Looking forward to your future posts (pun semi-intended).
John
2009-10-18 21:38:31
What version of Clojure does this work with?  I tried 1.0, but it backtraces with an error: Exception in thread "main" java.lang.Exception: Unable to resolve symbol: transient in this context (transient-ca.clj:33)
Lau
2009-10-18 21:40:02
@John: Like I state as the very bottom this works with the snapshot alpha of Clojure, meaning pull it directly from Github and compile with 'ant'. Transients are bleeding edge :)
John
2009-10-18 22:25:00
I missed it in the "ps".  Sorry!  Thank you!
jdz
2009-10-22 11:32:53
I'm [slowly] writing a blog post about Brian's Brain in Common Lisp. And before I bash your implementation into corner, I'd like to point you to following deficiencies in your version:
- Your version will bail go down burning if supplied with odd width (easily fixable).
- At least on my computer it animates garbage if I supply it with geometry 160x100.
- Even with the default geometry, the brain's evolution should be symmetric. Yours gets assymmetric.

And I'm not mentioning the issue with double-buffering (on relatively fast computers, I suppose).
Lau
2009-10-22 12:27:46
@jdz: Hey my friend. As any respectable Common Lisper you're not keeping up with the times. In the post I clearly say how to modify the for loop if you want to support asymmetric boards, and in one of my first comments I also note that it's a naive board translation, skipping 1 row down on overflow, simply because the point of this post was to show of transients and type-hints, nothing else.

RE DoubleBuffering, if there is a bug in the java lib, you're the first guy to have noticed it - I wonder if its a single unit issue.
jdz
2009-10-22 12:56:34
Oh, my bad, missed the assymmetry note.  Although it conflicts face-to-face to your own "design goals" (referring to "how much would you have to change this code for it to work in 3 dimensions?" in Ikeda map article). I mean -- why would you intentionally write code that has specific assumptions about the input data when you can as easily write the general version?  I just don't get it.

And about the row-skpping I also don't agree.

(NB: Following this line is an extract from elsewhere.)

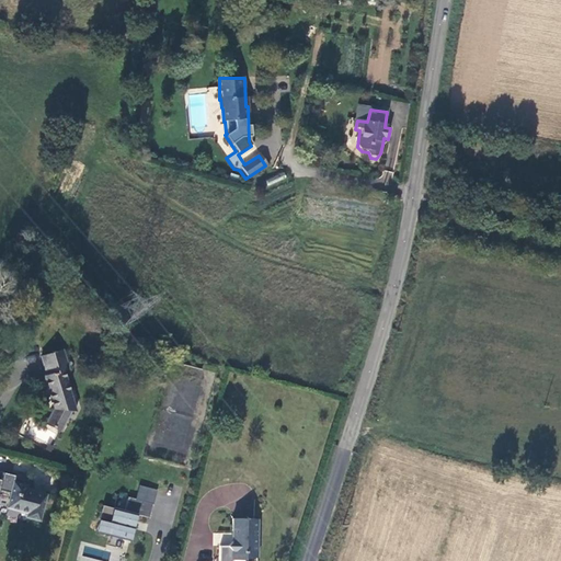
[(270,189),(287,179),(284,171),(265,181),(270,189)]
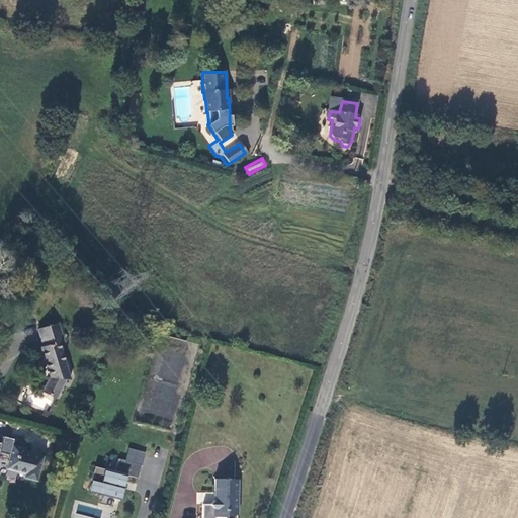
[(59,321),(38,327),(46,347),(41,348),(51,374),(42,390),(58,397),(68,379),(71,379),(68,370),(71,367),(69,358),(65,358),(60,342),(65,340),(59,321)]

It does not matter how fast you can get me wrong results!

You have done a good job of showing how easy it can be to write something interesting to play with.  And you are to blame that I'm writing my own implementation.  But is showing off features more important than doing great job?

(I have a little pet theory that deing things right would make the code be not as concise and nice as in your articles, but I'll leave that to your conscience.)

And thanks for the articles, keep up the good work and let's hope I don't have anything to bitch about in the future! :P
jdz
2009-10-22 13:50:05
Just adding to my reply: the asymmetry note is not correct.  The problem with the cords definition is that the wrong indices are used for dimensions vector.  If the indices are swapped, everything works just fine.